Bei unseren Treffen mit dem Keffiyeh Center im Askar Camp und dem Yafa Cultural Center im Balata Camp erhielten wir bereichernde Einblicke in die Perspektive der jugendlichen palästinensischen Flüchtlinge. Durch ihren Gemeindeaktivismus hoffen viele, die Rolle der Flüchtlinge in der palästinensischen Gesellschaft als Change Agents zu fördern. Die jungen Journalisten des Shahed Youth Centers zeigten auf, wie sie aufgrund der ausbleibenden demokratischen Prozesse auf nationaler Ebene versuchen, die Vertretung von Jugendlichen auf Online-Plattformen und in der lokalen Politik zu stärken, um möglicherweise die nationale Politik zu beeinflussen.

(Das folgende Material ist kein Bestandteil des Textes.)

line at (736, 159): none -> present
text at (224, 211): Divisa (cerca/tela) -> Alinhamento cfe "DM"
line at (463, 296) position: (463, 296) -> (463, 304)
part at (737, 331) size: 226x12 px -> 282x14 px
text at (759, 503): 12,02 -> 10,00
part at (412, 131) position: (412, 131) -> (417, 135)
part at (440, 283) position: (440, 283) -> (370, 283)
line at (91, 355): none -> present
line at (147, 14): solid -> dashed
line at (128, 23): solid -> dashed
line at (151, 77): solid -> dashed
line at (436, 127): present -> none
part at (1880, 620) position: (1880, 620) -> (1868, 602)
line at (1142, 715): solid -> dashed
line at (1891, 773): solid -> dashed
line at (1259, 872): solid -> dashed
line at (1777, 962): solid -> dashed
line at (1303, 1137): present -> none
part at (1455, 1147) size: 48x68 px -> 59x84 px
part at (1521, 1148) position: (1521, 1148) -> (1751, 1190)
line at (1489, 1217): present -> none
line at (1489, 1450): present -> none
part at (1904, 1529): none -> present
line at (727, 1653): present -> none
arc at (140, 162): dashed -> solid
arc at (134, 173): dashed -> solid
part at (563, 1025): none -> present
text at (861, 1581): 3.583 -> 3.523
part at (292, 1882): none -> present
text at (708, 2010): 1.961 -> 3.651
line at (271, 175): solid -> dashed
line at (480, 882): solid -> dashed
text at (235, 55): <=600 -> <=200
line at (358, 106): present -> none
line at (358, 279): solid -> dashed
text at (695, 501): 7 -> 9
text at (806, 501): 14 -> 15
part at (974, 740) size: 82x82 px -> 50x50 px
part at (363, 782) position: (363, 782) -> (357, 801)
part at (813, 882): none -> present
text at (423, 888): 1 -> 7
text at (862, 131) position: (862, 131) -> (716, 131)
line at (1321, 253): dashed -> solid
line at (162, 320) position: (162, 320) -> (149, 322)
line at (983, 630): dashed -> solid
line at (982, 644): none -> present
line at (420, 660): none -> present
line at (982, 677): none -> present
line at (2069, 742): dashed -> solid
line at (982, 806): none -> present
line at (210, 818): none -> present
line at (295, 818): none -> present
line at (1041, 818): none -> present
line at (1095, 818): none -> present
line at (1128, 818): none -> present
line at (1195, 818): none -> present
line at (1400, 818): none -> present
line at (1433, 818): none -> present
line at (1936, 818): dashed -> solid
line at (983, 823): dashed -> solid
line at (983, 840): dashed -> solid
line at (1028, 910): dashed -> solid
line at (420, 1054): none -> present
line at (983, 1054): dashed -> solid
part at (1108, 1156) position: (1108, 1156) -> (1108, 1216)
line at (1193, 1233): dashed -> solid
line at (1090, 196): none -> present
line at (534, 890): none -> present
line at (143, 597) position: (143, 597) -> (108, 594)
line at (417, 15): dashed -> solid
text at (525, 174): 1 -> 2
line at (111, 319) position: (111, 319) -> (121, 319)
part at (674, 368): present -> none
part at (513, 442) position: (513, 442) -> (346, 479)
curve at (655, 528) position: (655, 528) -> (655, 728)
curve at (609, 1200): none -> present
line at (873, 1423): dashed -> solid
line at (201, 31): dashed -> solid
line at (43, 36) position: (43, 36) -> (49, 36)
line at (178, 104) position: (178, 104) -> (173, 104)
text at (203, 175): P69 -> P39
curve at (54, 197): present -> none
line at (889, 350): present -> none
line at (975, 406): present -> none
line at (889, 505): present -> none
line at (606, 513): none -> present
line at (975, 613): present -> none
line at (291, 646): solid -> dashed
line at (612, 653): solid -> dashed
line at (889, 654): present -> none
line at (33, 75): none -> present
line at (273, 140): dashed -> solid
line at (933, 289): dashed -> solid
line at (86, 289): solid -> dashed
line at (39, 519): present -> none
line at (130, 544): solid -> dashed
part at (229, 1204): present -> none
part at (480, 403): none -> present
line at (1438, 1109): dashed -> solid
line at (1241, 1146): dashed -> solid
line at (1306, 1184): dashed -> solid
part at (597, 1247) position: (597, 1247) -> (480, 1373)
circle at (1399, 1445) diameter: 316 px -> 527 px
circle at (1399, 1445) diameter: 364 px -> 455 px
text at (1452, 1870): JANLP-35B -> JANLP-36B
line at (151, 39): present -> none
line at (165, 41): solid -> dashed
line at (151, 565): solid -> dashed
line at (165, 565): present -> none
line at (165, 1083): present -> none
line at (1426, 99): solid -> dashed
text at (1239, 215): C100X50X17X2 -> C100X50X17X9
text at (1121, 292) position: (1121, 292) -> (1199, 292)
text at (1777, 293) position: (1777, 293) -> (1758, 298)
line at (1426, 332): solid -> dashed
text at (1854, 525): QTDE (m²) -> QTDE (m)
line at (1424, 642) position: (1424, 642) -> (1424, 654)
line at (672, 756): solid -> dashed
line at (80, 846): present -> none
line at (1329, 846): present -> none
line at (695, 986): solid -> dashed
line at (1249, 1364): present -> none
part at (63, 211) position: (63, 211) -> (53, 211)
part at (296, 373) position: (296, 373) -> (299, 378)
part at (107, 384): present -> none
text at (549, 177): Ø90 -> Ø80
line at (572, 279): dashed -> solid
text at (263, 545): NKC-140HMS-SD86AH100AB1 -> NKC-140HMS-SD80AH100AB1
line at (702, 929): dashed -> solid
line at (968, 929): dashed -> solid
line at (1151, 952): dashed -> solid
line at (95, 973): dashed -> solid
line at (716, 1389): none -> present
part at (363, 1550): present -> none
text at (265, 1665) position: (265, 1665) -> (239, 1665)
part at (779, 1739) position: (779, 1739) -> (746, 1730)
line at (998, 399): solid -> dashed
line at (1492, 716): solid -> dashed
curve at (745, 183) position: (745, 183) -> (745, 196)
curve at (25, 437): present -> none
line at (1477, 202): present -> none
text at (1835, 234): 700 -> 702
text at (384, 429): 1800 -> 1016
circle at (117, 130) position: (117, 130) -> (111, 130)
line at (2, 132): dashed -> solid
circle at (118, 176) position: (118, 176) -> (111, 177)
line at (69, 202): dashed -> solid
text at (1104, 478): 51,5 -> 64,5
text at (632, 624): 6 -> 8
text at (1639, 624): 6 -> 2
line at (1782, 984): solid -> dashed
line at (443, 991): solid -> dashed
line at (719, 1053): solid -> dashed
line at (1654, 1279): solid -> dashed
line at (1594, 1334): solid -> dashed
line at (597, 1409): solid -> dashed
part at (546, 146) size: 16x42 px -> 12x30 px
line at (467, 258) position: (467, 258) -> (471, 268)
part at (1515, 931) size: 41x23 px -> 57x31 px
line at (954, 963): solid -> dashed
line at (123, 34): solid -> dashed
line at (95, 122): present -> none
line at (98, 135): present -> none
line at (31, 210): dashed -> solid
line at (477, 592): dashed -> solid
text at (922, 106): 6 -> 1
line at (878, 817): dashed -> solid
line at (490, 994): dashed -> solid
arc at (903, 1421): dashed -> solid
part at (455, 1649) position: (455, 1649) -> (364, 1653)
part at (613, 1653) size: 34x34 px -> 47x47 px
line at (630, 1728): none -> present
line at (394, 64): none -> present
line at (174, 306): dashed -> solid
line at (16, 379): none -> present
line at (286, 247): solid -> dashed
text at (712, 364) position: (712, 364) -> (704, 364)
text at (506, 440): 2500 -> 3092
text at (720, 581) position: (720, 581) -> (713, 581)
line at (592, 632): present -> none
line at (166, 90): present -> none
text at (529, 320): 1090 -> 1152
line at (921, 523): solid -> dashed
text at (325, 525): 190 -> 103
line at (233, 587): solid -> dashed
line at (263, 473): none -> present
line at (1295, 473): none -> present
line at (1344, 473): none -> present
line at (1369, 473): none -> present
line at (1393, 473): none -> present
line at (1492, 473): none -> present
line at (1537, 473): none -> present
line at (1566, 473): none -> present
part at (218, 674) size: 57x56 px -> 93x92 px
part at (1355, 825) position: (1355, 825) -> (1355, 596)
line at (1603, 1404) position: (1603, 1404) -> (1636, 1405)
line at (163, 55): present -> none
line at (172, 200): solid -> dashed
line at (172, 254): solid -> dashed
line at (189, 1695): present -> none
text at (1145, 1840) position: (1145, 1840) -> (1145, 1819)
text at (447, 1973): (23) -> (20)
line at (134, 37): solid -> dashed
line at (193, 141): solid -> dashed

Bei einem Besuch in Hebron und Bethlehem am Freitag, dem 30. November, vertieften wir unsere Einblicke in die vielschichtigen Hindernisse, denen Jugendliche durch Besatzung und restriktive soziale Normen begegnen, sowie in die Strategien zur Überwindung dieser. Eine politische Tour durch die Altstadt von Hebron vertiefte das Verständnis der Gruppe für die schwierige Situation, in der sich die palästinensische Jugend bewegen muss. Während unseres Besuchs des südhebronitischen Dorfes Umm Al-Khair wurden die besonderen Herausforderungen der in der Zone C der Westbank lebenden Jugendlichen weiter beleuchtet. Gleichzeitig erhielten wir einen Einblick in die Resilienz und den Einfallsreichtum junger Palästinenser. Jugendliche aus dem Studentenrat der Universität Bethlehem zeichneten auch ein hoffnungsvolles Bild von Beteiligung und Ermächtigung von Jugendlichen, das auf Universitätsgeländen beginnt, aber den Weg in Richtung eines freien und demokratischen Palästinas weiter ebnet.

Der Austausch mit verschiedenen Akteuren in ganz Palästina bereicherte unser Verständnis der Perspektiven palästinensischer Jugendlicher und festigte unseren Glauben an ihre Fähigkeit, die Zukunft aufzubauen. “Wenn die Jugend an vorderster Front der Entscheidungsfindung steht, wird ein wesentlicher Wandel folgen”, stellte eine junge Aktivistin heraus.